Exercise instructions
Extend the forum thread on rideshare driver ratings, beginning directly after its final sentence.

Extract to read

4.98 currently. Been as high as 5.0 and as low as 4.92 over 1,200 rides. Clean but older car. Try to drive safely. I find the main thing that affects my ratings is my attitude. If I drive to much and get all wrapped up on the money my ratings go down. If I remain genuinely interested in my pax, my ratings go up. I actually find this somewhat annoying, as my pax seem to suss out my actual attitude even when I think I am covering. Guess acting is not in my future.


----------



## elelegido (Sep 24, 2014)

Jimmy Bernat said:


> That's a 328i no E90 320i


BMW geekfest. Who cares what kind of wienerschnitzel machine it is.

Just kidding, in case you're sensitive.


----------



## Manotas (Dec 2, 2015)

ErkanAk said:


> Rating system of both uber and lyft is not fair. Both pampers the riders. Look at the postings here drivers almost is ready even to entertain the riders. My car is 2 years old, very clean, black color. I keep waters and some magazines like new yorker. Today 2 rider gave me low rating. I asked the company the reason, they could not answer me. I picked them up exact place and dropped in the same. They should have given low rating because when i accepted them both were more than 10 min away from me, and i drove one 8 min, other 10 min. I would not accept them but the location was Weston, MA, I believe i was only driver in that area. They have met me with non smiling face even barely responded my greetings. Riders can see our total ratings, why we cannot see their total ratings which were given by previous drivers?

Records held in a dataset:
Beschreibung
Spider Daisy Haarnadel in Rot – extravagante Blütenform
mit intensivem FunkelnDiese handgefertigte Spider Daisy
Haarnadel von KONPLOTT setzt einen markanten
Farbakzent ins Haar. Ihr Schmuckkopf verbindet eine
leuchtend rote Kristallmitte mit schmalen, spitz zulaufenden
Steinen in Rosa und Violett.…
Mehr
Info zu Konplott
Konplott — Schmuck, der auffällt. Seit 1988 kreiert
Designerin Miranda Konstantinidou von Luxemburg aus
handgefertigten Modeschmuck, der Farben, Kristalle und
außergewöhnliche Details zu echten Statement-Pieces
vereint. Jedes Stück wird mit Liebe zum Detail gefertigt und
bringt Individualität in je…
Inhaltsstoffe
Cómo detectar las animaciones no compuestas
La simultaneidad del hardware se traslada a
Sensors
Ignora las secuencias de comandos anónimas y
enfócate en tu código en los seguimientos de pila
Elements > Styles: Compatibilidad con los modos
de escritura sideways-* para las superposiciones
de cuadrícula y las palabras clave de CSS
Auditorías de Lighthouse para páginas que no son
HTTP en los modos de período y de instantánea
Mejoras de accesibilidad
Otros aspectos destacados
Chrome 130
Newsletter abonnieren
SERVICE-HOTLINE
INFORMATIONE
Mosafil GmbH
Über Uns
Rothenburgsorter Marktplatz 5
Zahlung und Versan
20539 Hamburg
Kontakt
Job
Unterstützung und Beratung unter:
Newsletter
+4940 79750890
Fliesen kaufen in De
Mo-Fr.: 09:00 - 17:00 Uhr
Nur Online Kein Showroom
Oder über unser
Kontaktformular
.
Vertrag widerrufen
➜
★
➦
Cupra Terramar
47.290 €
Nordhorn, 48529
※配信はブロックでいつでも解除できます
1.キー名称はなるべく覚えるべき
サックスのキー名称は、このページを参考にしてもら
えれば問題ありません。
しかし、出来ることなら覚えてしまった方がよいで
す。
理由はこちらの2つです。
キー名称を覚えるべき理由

Answer space
> I was giving for all riders 5 star, but starting today I give what they deserve.


Why would you accept a ping so far away anyway? That's almost a sure thing they'll give you a low rating, specially because the ETA the pax gets is always sooner than the ETA you'll get from the GPS...


----------



## Uber48208 (May 4, 2016)

UTX1 said:


> You gotta be like this guy:
> 
> View attachment 49831
> 
> ...


In this week's Lyft email, a driver who turns off the Lyft app to give out of town visitors a free ride around the city... They're promoting this?








Golden Fistbump










*Jose*
San Francisco

When he learned his passenger was a tourist, San Francisco driver Jose turned off driver mode and provided a free tour of the city. "It makes me love SF even more," Joann says.


----------



## Manotas (Dec 2, 2015)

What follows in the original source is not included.